Stocks of companies that depend on U.S. households feeling good enough about their finances to spend also fell sharply, with cruise-ship operators and airlines selling off.
It is not just stocks that are struggling. Investors are sending prices lower for all kinds of investments whose momentum had earlier seemed nearly impossible to stop at times, such as bitcoin. The cryptocurrency’s value dropped below $80,000 from more than $106,000 in December. This comes after the meeting at the White House on Friday where various crypto “experts” attended, including the C.E.O. of MSTR, whose stock has completely collapsed to 249 from 540 as he keeps repeating the outlook for this one, and as I have said many times, selling high calls on this one has been a complete winner for many weeks now.

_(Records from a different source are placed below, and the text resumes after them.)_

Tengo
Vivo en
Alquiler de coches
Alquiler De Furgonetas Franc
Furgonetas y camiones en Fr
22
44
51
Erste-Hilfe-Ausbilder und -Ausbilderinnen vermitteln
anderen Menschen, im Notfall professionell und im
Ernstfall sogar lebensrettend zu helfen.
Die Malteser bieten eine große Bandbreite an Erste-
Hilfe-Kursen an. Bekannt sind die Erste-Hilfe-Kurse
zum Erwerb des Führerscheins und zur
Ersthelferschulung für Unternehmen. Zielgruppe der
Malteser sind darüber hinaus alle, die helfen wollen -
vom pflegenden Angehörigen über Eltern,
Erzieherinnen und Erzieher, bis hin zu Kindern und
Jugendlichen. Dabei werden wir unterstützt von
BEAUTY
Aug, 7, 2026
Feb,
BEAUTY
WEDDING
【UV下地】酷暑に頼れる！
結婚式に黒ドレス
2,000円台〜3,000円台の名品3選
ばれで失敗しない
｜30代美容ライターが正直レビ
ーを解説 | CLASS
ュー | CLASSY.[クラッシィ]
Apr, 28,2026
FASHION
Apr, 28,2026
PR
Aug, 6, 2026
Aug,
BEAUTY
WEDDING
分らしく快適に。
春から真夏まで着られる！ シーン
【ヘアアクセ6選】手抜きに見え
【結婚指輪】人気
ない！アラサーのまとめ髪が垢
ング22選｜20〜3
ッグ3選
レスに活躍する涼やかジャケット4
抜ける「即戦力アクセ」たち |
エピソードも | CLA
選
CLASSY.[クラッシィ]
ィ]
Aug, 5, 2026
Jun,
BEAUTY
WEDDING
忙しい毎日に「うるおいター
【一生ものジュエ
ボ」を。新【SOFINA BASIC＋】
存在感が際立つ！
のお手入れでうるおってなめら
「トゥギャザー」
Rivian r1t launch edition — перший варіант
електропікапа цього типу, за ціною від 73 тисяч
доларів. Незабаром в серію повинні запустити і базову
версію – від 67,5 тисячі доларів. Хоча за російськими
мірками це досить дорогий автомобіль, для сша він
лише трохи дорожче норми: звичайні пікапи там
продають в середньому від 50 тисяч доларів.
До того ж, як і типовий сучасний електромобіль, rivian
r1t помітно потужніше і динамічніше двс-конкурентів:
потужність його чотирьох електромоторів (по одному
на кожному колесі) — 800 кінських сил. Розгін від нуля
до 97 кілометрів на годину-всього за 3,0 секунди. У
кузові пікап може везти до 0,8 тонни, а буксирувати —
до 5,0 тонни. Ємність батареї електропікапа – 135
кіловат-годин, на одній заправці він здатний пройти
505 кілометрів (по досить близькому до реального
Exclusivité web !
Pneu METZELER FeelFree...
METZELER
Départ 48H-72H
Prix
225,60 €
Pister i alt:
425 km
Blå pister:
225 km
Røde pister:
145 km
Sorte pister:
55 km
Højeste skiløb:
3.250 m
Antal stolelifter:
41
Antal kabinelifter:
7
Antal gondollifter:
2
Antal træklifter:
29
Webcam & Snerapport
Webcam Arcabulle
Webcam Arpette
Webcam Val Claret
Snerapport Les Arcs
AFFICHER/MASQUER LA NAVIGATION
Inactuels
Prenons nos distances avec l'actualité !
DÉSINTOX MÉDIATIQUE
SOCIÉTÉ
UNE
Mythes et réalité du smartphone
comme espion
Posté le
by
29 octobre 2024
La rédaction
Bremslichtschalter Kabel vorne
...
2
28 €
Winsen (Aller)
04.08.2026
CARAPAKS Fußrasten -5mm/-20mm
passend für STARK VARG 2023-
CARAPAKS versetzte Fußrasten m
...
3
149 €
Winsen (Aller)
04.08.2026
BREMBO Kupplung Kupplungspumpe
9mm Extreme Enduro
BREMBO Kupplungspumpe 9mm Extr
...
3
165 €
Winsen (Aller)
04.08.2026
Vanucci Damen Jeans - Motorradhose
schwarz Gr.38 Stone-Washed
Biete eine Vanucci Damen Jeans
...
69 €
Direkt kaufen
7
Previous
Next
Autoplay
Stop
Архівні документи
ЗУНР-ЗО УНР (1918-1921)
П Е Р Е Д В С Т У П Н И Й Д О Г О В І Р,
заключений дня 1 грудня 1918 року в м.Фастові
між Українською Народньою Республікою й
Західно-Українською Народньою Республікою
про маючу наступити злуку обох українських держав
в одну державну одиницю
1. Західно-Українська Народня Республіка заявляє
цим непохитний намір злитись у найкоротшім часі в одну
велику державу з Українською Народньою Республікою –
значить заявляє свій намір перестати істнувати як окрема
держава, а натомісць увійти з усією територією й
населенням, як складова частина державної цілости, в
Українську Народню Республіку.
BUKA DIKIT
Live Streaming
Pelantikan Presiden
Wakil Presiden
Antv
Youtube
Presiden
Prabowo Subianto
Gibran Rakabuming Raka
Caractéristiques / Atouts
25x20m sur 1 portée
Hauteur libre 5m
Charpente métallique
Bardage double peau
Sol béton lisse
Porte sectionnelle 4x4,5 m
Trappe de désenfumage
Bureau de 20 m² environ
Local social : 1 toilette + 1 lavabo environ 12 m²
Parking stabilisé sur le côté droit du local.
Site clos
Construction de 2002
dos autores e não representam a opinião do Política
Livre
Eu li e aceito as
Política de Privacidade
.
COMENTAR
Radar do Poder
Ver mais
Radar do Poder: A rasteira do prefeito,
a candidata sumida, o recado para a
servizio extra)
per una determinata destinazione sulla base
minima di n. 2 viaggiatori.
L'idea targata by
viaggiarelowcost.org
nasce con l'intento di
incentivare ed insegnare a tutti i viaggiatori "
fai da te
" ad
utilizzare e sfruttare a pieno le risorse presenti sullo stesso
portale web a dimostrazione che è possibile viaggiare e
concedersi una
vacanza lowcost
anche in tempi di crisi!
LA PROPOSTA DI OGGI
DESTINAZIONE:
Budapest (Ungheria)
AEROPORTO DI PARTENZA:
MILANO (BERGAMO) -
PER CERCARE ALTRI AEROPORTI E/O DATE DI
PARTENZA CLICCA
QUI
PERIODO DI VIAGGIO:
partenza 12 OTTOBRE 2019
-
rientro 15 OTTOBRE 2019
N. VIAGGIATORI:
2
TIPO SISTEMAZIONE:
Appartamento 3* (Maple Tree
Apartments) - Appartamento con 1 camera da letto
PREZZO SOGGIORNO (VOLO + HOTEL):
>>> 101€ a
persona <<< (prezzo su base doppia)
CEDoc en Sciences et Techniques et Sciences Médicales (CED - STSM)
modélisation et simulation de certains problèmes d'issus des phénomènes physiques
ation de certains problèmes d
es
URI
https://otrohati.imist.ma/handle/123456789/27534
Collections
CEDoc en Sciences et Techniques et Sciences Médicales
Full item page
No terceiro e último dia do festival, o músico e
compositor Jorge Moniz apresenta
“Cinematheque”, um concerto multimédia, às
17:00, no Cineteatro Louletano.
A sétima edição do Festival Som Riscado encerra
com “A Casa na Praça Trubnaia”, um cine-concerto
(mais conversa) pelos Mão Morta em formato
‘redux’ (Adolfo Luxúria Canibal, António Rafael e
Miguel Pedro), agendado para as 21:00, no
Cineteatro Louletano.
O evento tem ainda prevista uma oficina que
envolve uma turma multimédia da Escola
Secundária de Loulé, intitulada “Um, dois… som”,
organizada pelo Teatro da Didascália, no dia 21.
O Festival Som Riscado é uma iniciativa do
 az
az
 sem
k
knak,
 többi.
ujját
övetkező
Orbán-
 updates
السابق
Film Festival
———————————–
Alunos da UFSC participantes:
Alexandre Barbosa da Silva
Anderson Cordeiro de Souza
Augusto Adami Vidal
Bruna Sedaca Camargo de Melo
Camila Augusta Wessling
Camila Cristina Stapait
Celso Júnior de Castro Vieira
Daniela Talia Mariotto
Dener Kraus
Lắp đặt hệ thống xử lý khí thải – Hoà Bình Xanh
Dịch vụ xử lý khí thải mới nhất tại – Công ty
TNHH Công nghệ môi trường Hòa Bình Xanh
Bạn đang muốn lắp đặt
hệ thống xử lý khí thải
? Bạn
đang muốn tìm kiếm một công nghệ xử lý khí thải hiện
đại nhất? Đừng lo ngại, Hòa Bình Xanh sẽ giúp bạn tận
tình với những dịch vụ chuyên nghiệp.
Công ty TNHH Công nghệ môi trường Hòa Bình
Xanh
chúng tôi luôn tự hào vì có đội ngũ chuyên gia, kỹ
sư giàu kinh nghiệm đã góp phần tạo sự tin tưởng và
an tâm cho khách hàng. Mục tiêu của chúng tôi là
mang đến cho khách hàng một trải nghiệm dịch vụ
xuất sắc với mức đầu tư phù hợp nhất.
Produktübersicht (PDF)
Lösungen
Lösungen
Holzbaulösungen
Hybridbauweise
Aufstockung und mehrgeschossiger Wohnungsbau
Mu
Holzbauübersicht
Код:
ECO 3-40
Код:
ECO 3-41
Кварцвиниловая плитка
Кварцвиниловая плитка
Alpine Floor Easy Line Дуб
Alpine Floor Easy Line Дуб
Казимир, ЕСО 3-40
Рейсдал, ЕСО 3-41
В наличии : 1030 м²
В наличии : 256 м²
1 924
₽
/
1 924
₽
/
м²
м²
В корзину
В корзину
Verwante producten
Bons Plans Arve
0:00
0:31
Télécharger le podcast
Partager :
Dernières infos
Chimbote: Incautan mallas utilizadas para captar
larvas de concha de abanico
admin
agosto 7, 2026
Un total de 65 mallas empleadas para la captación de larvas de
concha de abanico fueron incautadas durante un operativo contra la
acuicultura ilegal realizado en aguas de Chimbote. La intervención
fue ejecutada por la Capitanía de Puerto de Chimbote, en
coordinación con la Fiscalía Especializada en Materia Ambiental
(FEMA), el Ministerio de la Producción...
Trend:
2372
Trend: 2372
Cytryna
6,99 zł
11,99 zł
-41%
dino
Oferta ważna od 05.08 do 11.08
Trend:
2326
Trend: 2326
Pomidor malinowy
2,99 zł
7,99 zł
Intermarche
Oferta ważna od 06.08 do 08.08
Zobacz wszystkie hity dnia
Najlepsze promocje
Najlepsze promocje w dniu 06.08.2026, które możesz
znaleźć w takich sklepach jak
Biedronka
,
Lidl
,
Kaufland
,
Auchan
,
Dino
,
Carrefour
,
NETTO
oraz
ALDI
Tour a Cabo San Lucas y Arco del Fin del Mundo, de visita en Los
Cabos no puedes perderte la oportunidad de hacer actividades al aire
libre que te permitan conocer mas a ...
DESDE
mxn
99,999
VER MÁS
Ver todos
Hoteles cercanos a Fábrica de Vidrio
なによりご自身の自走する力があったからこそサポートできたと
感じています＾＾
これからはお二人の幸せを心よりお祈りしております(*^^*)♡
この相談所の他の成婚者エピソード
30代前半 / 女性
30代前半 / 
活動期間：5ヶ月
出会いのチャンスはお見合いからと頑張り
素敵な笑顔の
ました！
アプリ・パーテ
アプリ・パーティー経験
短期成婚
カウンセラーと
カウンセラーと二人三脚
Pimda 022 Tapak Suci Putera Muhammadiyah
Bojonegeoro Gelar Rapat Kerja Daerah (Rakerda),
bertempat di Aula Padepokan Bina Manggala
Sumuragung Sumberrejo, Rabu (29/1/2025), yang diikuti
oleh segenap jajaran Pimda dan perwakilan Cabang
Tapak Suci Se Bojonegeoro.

Instead, investors have bid up U.S. Treasury bonds as they look for things whose prices can hold up better when the economy is under pressure. That has sent prices for their yields lower.
The 10-year Treasury tumbled again to 4.22% from 4.32% late Friday. It has been dropping since January, when it was approaching 4.80%, as worries about the economy have grown, and this is a major move.
Indexes fell in Hong Kong and in Shanghai after China said consumer prices dropped in February for the first time in 13 months. It is the latest signal of weakness for the world’s second-largest economy, as persistent weak demand was compounded by the early timing of the Lunar New Year holiday.
Earnings reports this week will see: today – MTN higher and ASAN,ORCL, DKS, KSS and Dow component VZ lower; tonight – CASY; Wednesday – ADBE, IRT; Thursday – DOCU, DG, ULTA
Economic reports will importantly show: today – January JOLTS report came in at 7.7 million; Wednesday – February CPI; Thursday – February PPI; Friday – March mid-month U. of Michigan Consumer Sentiment Index.